§ EXERCISE REQUIREMENTS: Pictures stay out; please output the remaining data exactly.

§ SUPPLIED DATA:
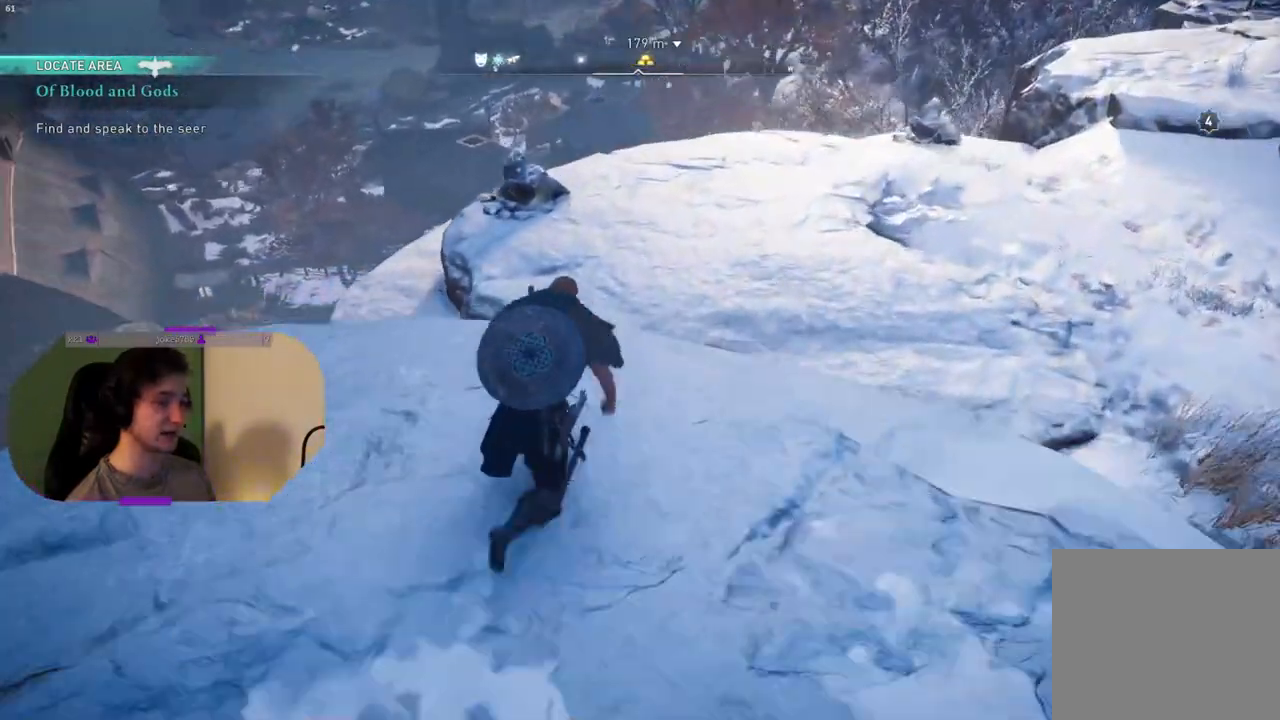
{"buttons": [], "left_stick": "up", "right_stick": "down-left", "events": [[283, "right_stick", "down-left"]]}
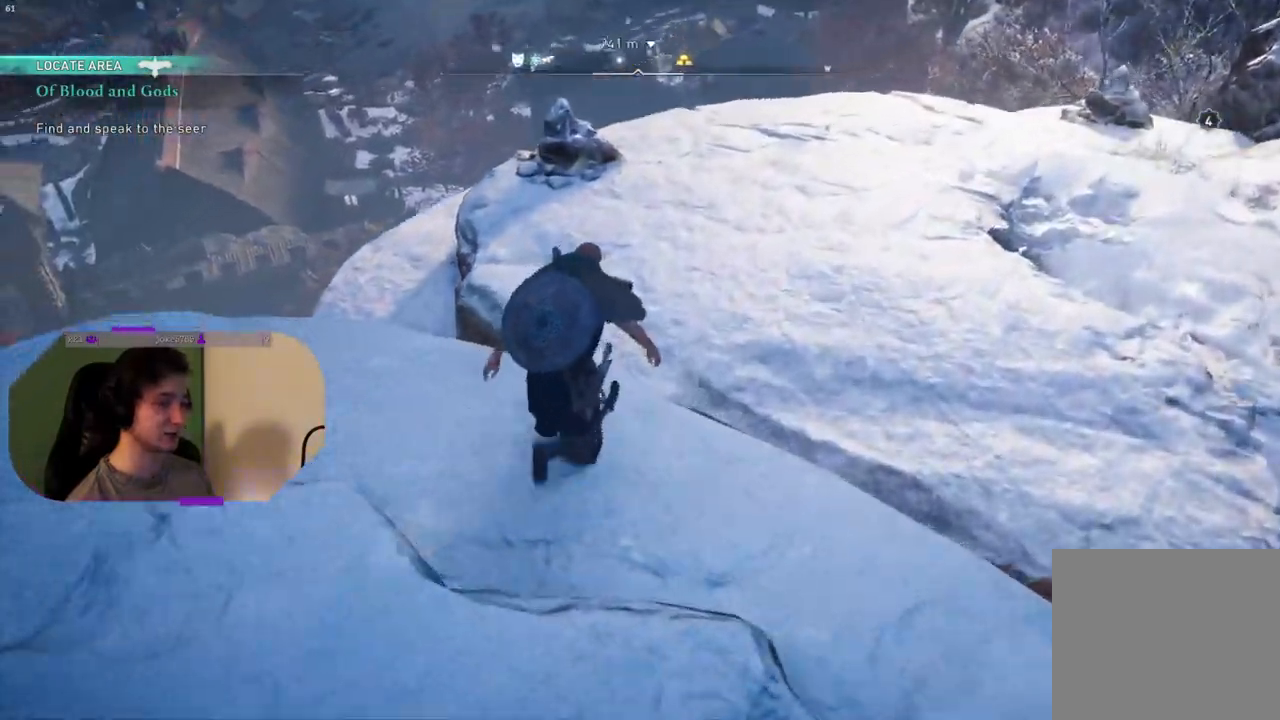
{"buttons": [], "left_stick": "up", "right_stick": "left", "events": [[100, "right_stick", "left"]]}
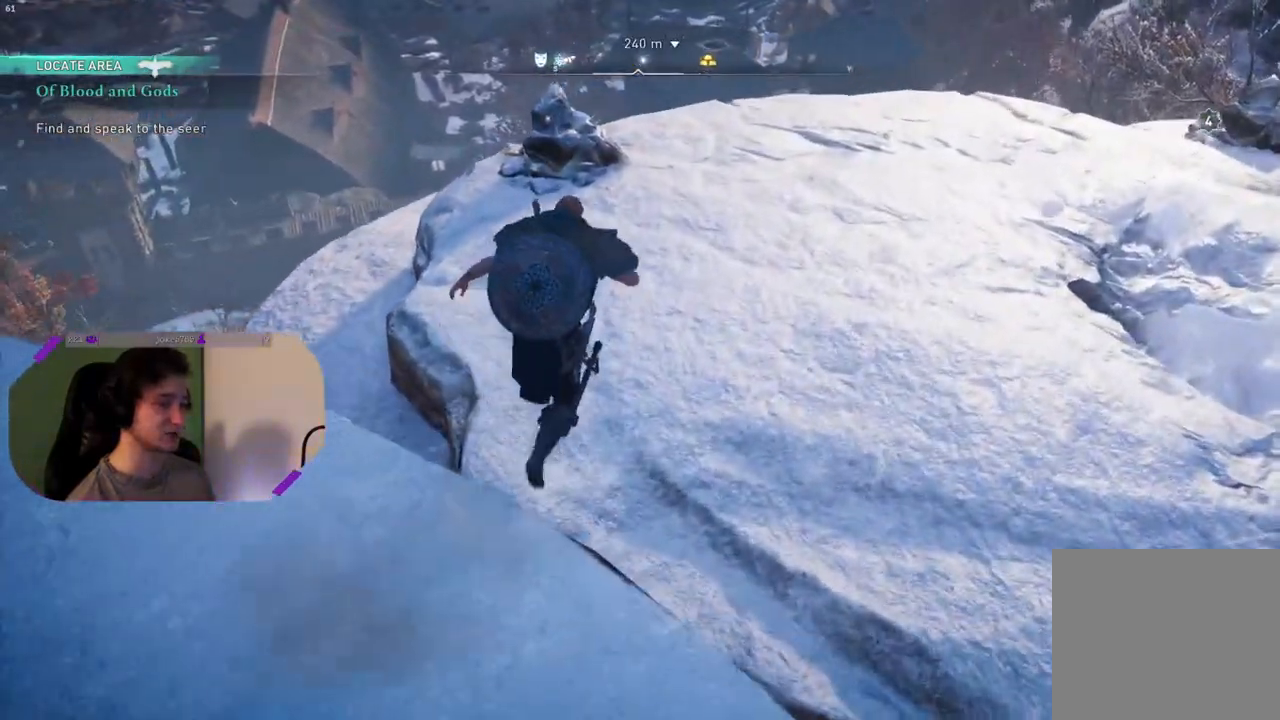
{"buttons": [], "left_stick": "up", "right_stick": "left", "events": []}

§ RESPONSE:
{"buttons": [], "left_stick": "up", "right_stick": "down-left", "events": [[283, "right_stick", "down-left"]]}
{"buttons": [], "left_stick": "up", "right_stick": "left", "events": [[100, "right_stick", "left"]]}
{"buttons": [], "left_stick": "up", "right_stick": "left", "events": []}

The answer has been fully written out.